TOKYO, Oct. 26, 2022—A general assumption behind Japan’s awkward move on electric vehicle development and marketing has been concerns about potentially huge job losses for workers engaged in manufacturing complex auto parts and components necessary for gasoline-powered engines and drive trains. But that’s not the only reason.
Akio Toyoda, Toyota Motor Corp. CEO who also voices Japanese auto industry views as chairman of the Japan Automobile Manufacturers Association and other influential industry lobbies, has repeatedly said lukewarm comments about battery-powered EVs.

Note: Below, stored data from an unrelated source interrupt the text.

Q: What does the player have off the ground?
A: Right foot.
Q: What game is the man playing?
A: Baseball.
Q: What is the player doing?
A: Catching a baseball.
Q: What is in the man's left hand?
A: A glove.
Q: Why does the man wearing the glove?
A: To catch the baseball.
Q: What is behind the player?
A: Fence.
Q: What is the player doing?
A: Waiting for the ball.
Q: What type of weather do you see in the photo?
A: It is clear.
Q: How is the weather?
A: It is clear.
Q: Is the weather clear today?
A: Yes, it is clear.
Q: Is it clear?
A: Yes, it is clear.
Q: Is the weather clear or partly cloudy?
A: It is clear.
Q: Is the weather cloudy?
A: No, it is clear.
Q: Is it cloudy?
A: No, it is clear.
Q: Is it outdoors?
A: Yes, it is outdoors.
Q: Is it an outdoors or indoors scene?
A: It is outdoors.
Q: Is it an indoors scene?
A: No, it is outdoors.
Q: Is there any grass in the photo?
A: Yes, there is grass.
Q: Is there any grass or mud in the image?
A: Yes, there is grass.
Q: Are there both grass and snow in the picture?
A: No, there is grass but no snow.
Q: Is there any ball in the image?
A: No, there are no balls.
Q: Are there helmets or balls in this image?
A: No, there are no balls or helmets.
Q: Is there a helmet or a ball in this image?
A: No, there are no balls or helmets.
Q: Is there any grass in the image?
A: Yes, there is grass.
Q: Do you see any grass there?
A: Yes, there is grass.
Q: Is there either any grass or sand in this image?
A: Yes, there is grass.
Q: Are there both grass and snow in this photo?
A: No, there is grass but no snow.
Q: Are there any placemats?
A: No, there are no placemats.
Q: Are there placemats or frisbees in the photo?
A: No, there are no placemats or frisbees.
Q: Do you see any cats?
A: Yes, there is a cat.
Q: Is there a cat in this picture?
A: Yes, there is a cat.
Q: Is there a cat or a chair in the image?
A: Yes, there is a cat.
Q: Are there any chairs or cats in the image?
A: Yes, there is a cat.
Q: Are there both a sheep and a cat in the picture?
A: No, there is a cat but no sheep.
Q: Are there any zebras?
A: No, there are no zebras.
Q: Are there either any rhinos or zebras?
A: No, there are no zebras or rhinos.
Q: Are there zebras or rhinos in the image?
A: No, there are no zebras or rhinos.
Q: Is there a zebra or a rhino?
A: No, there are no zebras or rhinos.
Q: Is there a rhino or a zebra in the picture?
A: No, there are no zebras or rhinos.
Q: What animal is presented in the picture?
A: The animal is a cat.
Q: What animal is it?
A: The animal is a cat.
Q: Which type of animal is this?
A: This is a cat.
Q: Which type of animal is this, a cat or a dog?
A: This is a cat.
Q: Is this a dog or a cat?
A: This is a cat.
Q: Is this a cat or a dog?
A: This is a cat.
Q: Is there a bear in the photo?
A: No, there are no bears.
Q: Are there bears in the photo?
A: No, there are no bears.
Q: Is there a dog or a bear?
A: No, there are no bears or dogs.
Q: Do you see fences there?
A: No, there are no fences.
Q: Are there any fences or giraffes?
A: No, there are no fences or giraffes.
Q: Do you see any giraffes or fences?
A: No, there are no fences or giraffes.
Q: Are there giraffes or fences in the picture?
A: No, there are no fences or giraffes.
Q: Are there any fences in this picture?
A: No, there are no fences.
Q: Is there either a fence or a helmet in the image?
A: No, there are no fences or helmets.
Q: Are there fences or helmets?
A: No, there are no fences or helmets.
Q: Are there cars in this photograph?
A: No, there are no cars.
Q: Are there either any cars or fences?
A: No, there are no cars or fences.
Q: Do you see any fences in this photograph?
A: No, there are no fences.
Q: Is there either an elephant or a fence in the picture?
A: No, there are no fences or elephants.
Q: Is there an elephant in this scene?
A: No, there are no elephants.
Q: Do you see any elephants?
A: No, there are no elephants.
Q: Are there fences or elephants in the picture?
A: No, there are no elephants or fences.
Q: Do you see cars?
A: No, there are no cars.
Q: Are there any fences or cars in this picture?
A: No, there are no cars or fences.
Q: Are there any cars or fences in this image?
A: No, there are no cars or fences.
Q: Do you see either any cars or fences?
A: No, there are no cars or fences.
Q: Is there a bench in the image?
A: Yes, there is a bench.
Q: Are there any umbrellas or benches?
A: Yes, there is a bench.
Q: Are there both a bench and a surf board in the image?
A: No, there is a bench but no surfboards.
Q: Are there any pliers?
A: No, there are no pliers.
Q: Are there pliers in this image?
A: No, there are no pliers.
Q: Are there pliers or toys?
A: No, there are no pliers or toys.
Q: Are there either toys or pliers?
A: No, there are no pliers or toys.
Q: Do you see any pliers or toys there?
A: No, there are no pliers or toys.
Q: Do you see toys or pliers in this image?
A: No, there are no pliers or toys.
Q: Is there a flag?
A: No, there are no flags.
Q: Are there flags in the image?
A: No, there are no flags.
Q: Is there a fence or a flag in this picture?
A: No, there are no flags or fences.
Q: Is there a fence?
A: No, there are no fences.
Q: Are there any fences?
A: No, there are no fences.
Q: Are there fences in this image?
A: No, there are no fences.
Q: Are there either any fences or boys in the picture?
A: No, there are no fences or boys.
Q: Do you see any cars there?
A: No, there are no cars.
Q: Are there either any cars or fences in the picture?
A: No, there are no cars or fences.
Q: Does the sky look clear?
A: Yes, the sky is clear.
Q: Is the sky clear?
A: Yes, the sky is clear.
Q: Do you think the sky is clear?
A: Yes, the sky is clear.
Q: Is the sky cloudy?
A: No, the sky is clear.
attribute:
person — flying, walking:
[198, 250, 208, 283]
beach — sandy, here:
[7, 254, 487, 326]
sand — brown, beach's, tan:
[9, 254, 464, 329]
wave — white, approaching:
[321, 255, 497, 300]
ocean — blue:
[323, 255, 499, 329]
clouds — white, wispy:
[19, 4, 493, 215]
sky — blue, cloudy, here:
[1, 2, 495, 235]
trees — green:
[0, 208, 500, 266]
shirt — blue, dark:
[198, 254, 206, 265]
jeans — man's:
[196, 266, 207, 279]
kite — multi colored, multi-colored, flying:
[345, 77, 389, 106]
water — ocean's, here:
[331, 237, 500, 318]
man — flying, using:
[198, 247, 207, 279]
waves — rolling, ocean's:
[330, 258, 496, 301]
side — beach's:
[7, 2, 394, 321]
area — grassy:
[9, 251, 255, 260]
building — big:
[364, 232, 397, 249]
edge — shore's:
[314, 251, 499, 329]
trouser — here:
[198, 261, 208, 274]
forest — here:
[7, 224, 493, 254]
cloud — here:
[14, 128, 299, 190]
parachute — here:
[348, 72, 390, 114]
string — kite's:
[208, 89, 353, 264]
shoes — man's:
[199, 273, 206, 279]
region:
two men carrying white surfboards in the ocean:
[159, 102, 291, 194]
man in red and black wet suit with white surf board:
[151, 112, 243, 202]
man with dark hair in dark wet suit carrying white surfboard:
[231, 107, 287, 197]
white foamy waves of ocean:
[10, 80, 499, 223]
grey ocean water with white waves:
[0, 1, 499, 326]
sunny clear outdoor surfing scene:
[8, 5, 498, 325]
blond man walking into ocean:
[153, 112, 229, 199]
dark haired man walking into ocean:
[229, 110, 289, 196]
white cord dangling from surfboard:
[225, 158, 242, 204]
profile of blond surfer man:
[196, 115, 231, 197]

At a May 19, 2022 news conference, Toyoda said, ‘The enemy is carbon dioxide emissions, not the internal combustion engine: CO2 reductions should be achieved in all processes of energy – production, transport, and consumption.’ He said there’s no single path to the carbon neutral goal, urging regulators to keep diverse pro-choice technological options policy, instead of cornering the industry to adopting electric power alone.
Research and development efforts to date, Toyoda continued, have enabled competing automakers to conduct various experiments in concert, reminding them also that the carbon neutral objective is giving them an opportunity to improve their CASE (connected, automated/autonomous, sharing, and electrification) technologies.
If Toyoda is correct, the Japanese auto industry – which was the world’s first to commercially use EVs as far back as in the 1970s – by now should have launched EVs that can compete with Tesla, German and Chinese manufacturers. In reality, the Japanese are trailing woefully behind competition.
Some Japanese automakers, notably Nissan Motor Co. and Mitsubishi Motors Corp., are dead serious about EV development. Yet, they have run into an awfully uncomfortable gridlock that might arbitrarily cool potential consumer enthusiasms for EVs: Taxes.
On Oct. 26, 2022, the Ministry of Finance’s tax commission debated how to tax EVs that currently are classified into the lowest motor vehicle tax class, at 25,000 yen annually regardless of vehicle sizes, or less than half of comparable gas-powered cars.
In the first half of 2020, the total number of EVs sold in Japan was 4,727, or 0.3 percent of 1.669 million cars sold in that year. In the first half of 2022, that number grew to 30,348, or 1.9 percent of total sales during the half-year period, according to the commission’s report.
Commission members told the meeting that if EV sales continue growing, auto-related tax revenue would decrease sharply, threatening financing of road construction and repairs and thus urging them to explore taxing EVs such as collecting taxes according to travel distances cruised.
Japan has set a target to require all new vehicles sold to EVs by 2035. If the government slaps higher taxes to EVs, consumers are likely to slow purchases or hold on to old vehicles or buying gas-powered hybrids and others.